Join our community to ask questions, share your projects, and connect with other developers.
- GitHub Issues: Report bugs or request features in our GitHub Issues.
- GitHub Pull Requests: Contribute code improvements via Pull Requests.
- GitHub Discussions: Participate in our GitHub Discussions to ask questions or share ideas.
- Discord: Join our Discord Server.
- WeChat: Scan the QR code to join our WeChat group.
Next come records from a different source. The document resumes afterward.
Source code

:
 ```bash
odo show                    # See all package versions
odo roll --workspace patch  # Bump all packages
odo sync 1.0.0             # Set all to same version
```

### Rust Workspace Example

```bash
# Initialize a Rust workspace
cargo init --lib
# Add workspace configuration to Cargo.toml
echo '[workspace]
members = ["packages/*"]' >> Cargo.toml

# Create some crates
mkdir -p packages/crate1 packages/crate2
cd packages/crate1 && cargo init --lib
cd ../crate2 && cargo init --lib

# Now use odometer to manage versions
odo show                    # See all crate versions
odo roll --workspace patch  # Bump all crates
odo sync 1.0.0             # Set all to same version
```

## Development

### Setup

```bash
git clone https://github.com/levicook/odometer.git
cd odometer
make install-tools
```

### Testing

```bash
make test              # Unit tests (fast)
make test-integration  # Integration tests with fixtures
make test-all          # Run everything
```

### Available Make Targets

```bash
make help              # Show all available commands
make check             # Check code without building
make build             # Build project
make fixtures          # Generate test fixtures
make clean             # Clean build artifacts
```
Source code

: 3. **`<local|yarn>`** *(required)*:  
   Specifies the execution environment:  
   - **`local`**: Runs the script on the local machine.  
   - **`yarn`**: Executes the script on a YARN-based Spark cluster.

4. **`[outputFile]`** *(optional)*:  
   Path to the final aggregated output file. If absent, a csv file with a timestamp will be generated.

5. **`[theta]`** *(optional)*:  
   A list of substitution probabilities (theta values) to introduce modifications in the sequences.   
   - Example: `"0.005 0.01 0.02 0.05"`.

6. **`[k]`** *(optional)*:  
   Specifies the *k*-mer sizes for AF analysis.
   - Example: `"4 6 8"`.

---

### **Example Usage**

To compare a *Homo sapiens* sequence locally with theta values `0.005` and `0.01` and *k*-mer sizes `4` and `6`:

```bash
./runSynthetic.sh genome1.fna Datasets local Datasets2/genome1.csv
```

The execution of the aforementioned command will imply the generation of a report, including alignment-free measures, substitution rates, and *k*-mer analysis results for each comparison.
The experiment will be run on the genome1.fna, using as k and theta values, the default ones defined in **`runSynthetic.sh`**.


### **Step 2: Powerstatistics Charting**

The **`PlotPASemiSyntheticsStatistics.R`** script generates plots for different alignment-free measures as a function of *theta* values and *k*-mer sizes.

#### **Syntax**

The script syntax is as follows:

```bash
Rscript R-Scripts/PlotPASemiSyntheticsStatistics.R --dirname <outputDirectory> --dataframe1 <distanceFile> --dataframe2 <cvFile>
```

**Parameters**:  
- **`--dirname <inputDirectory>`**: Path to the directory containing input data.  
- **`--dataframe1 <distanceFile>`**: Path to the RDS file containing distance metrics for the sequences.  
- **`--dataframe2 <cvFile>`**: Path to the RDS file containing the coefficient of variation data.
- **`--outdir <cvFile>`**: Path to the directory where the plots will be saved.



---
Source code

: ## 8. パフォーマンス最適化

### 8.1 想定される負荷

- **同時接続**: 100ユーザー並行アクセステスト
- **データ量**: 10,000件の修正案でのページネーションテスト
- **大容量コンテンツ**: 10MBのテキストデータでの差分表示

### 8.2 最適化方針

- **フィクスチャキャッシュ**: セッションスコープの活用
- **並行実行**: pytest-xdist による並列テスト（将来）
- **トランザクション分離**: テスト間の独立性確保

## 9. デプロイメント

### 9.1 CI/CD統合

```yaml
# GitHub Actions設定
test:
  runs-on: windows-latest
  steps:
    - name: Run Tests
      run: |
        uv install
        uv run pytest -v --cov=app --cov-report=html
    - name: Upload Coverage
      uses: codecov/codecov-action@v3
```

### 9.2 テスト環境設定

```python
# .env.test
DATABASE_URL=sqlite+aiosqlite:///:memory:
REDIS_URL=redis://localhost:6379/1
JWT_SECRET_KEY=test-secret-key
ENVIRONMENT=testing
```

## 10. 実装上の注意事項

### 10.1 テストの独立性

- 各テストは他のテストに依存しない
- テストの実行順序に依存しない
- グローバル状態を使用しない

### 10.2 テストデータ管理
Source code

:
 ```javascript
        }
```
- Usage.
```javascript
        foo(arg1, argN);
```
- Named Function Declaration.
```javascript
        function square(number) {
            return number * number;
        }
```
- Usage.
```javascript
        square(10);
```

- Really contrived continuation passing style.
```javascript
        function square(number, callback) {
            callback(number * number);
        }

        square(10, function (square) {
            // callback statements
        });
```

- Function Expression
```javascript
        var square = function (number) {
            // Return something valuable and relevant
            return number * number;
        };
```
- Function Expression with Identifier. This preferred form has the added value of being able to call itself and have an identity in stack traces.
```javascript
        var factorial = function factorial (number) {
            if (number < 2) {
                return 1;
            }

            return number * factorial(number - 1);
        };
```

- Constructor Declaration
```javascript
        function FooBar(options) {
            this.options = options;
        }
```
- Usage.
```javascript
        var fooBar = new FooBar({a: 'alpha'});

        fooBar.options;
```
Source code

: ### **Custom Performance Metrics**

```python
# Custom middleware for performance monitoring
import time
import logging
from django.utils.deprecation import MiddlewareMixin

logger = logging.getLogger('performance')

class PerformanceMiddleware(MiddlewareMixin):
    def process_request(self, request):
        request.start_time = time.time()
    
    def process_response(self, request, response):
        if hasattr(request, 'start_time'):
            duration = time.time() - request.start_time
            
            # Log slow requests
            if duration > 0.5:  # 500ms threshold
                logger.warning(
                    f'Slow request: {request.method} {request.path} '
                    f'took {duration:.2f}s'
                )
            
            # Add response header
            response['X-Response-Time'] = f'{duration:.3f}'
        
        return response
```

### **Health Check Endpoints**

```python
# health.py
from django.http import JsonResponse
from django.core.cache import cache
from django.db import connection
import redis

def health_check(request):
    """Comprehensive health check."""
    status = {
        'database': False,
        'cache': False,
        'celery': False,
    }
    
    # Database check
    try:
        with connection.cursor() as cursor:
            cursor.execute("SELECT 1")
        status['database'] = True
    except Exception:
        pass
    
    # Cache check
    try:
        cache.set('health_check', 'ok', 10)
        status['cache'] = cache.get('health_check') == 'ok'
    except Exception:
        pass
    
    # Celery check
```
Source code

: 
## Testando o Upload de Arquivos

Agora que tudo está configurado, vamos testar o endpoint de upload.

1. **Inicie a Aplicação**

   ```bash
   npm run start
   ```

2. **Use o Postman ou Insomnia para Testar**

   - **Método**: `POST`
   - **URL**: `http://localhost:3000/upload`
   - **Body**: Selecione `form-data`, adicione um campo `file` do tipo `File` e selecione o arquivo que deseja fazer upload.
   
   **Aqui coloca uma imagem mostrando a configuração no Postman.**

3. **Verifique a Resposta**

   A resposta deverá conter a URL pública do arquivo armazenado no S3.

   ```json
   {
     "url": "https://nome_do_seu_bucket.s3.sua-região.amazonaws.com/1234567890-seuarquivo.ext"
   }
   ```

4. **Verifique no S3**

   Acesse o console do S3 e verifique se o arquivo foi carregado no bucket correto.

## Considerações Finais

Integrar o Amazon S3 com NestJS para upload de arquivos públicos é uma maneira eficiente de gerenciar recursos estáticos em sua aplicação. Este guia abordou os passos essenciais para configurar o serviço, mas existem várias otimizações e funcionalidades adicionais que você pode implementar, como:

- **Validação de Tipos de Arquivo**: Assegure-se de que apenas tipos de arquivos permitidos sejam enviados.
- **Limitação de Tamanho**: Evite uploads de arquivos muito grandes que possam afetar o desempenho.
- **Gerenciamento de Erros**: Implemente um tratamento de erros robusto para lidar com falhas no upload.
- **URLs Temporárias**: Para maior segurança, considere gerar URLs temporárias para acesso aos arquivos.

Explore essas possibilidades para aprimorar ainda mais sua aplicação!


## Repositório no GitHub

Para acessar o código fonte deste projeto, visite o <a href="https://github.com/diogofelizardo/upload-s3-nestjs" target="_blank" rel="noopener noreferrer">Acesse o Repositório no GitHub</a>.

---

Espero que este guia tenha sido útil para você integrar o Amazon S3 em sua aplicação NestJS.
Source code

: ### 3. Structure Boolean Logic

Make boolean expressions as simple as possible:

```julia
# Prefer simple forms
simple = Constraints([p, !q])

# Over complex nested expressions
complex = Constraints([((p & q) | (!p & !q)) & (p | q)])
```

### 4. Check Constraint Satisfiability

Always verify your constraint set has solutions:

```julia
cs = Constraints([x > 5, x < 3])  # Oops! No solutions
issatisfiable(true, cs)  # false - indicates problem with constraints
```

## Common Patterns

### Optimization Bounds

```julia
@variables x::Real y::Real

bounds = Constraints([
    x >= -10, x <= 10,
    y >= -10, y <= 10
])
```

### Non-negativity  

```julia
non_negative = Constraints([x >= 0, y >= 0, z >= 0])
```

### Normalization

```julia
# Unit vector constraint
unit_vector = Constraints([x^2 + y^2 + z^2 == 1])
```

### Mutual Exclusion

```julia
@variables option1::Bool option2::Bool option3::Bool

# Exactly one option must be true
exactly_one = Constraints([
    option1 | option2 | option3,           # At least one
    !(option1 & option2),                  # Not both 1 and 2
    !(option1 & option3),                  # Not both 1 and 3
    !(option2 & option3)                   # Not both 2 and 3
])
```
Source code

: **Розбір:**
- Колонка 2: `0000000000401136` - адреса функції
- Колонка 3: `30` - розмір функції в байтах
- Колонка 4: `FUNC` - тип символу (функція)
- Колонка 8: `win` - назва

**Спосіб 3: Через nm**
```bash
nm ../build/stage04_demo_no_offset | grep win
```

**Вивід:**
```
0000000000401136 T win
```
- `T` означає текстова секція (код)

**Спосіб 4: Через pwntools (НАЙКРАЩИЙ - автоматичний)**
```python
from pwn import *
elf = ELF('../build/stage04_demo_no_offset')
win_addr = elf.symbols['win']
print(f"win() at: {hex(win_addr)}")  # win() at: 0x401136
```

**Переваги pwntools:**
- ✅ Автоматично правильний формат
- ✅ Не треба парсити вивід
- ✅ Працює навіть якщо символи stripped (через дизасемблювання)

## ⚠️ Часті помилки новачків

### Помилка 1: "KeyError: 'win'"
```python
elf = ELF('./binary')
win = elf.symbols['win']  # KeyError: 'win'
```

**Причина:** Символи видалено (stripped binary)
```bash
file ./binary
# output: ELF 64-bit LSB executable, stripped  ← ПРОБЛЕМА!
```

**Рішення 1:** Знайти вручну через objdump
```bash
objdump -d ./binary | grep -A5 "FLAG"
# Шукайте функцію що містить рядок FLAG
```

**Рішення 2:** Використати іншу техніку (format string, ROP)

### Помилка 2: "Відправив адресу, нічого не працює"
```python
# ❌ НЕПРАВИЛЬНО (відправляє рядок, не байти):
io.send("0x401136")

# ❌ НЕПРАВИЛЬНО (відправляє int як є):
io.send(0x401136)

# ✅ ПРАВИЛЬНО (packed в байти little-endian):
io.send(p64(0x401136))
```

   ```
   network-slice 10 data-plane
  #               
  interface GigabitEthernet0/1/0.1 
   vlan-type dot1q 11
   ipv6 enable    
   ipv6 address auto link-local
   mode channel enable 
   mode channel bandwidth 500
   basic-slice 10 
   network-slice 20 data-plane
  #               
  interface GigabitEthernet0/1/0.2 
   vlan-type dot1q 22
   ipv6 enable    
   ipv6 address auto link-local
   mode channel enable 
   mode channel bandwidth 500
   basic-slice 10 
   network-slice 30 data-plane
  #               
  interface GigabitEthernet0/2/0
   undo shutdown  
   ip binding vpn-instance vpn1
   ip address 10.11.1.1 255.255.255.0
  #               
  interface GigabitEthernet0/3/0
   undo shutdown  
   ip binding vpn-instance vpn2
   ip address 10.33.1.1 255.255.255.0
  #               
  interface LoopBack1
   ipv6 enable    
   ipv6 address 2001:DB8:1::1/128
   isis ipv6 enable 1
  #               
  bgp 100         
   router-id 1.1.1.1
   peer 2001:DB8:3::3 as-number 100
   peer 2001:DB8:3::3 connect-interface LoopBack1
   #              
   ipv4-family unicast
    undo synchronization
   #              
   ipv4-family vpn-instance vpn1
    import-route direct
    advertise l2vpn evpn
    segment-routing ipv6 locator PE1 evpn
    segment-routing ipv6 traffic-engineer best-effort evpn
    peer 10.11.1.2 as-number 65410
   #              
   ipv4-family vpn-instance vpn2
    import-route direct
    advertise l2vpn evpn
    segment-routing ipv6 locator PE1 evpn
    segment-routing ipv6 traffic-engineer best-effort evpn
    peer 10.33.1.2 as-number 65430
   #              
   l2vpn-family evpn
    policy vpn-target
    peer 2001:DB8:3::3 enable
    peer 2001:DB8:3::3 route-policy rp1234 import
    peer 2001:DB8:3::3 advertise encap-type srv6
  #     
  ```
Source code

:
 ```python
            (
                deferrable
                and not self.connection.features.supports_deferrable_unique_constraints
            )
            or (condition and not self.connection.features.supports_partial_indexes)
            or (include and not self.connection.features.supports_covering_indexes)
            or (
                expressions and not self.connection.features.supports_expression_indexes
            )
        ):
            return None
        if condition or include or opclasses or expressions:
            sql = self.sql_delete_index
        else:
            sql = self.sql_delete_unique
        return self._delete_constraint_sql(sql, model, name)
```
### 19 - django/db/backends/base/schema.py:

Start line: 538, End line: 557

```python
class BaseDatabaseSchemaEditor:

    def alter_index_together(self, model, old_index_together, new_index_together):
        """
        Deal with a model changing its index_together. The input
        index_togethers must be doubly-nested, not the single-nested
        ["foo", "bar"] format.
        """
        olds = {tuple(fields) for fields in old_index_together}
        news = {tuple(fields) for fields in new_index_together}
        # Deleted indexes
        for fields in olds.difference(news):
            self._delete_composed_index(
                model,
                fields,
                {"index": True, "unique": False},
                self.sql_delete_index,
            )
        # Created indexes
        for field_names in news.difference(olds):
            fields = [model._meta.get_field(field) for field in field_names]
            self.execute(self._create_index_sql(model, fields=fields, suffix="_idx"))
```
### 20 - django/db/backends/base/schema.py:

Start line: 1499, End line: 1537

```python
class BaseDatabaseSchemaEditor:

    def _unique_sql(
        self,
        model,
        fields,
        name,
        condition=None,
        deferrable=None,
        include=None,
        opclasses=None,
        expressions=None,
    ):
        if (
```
If you use MemOS in your research, please cite our paper:
@article{li2025memos,
title={MemOS: An Operating System for Memory-Augmented Generation (MAG) in Large Language Models},
author={Li, Zhiyu and Song, Shichao and Wang, Hanyu and Niu, Simin and Chen, Ding and Yang, Jiawei and Xi, Chenyang and Lai, Huayi and Zhao, Jihao and Wang, Yezhaohui and others},
journal={arXiv preprint arXiv:2505.22101},
year={2025}
}We welcome contributions from the community! Please read our contribution guidelines to get started.
MemOS is licensed under the Apache 2.0 License.
Stay up to date with the latest MemOS announcements, releases, and community highlights.
- 2025-07-07 – 🎉 MemOS 1.0 (Stellar) Preview Release: A SOTA Memory OS for LLMs is now open-sourced.
- 2025-05-28 – 🎉 Short Paper Uploaded: MemOS: An Operating System for Memory-Augmented Generation (MAG) in Large Language Models was published on arXiv.
- 2024-07-04 – 🎉 Memory3 Model Released at WAIC 2024: The new memory-layered architecture model was unveiled at the 2024 World Artificial Intelligence Conference.
- 2024-07-01 – 🎉 Memory3 Paper Released: Memory3: Language Modeling with Explicit Memory introduces the new approach to structured memory in LLMs.